This call for consistency resulted in the RIPE Routing Working Group
producing first ripe-178, then ripe-210, and finally the ripe-229
documents [2a].  The parameters documented in ripe-229 were considered,
at  time of publication in 2001, the best current practice. In 2006,
this was reviewed again and resulted in ripe-378 [2] which recommended
to disable RFD because it created more harm than good.

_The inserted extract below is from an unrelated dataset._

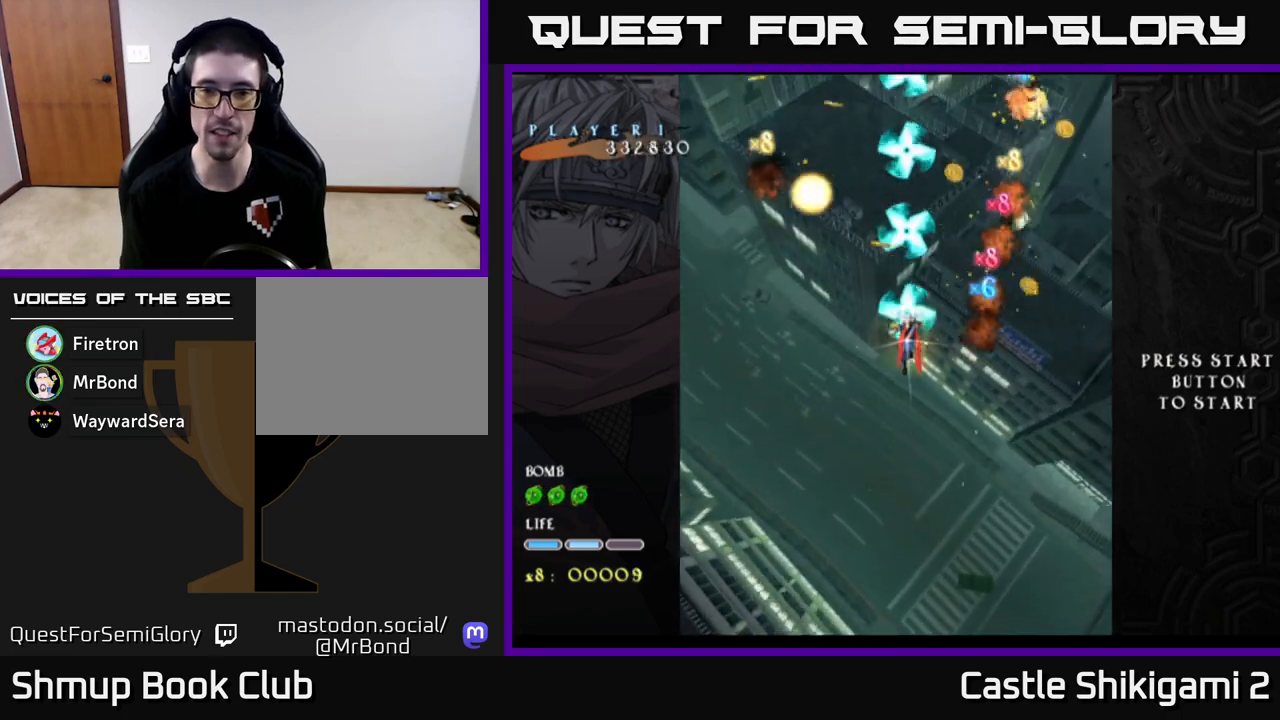
{"buttons": [], "left_stick": "left", "events": [[17, "left_stick", "right"], [50, "X", "up"], [117, "X", "down"], [167, "left_stick", "center"], [250, "X", "up"], [317, "X", "down"], [433, "X", "up"], [433, "left_stick", "left"]]}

In the work by Pelsser et al [3], it is shown that 3% of all prefixes
cause 36% of BGP updates, and just 0.01% of the prefixes cause 10%
of the BGP updates.  The aim is to only penalise those prefixes
with excessive numbers of updates.

The default values used in current implementations of RFD apply a
penalty of 1000 each time a route flaps, and suppresses the prefix
when the penalty exceeds a figure in the region of 2000 (Cisco IOS)
or 3000 (Juniper JunOS).

The table shows the percentage of prefixes above the suppress
threshold and the percentage reduction in BGP churn for various
values of suppress threshold.  The current default suppress value
of 2000 reduces BGP churn by 47%, but it suppressed 14% of the
prefixes at some point over the lifetime of the experiment.
Significantly larger values of suppress threshold such as 12000,
15000 or 18000 still reduced BGP churn, but suppressed far fewer
prefixes which it is believed reduces the risk of penalising otherwise
well-behaved prefixes.

	Suppress	% prefixes	% reduction in BGP churn
	Threshold	suppressed	compared with no damping
	2000		14		47
	4000		4.2		26
	6000		2.1		19
	12000		0.63		11.26
	15000		0.44		9.51
	18000		0.32		8.12


In order to punish the biggest offenders - those prefixes that flap
the most – yet without punishing others, the RIPE Routing-WG
recommends vendors raise the maximum suppress threshold in router
implementations to 50,000 and operators configure a suppress threshold
value of at least 6,000.   The vendors might also change the default
suppress threshold to 6,000.  But this might surprise operators who
use the defult.

This has a number of advantages: 
•	it is easy to implement
•	it will reduce the churn compared to the situation we have
	now where no RFD is applied
•	it spares the smaller offenders.

Changing the default suppress threshold could result in an increase
in forwarding table size or announcement rate for operators who use
RFD with the default settings.  This warrants further discussion.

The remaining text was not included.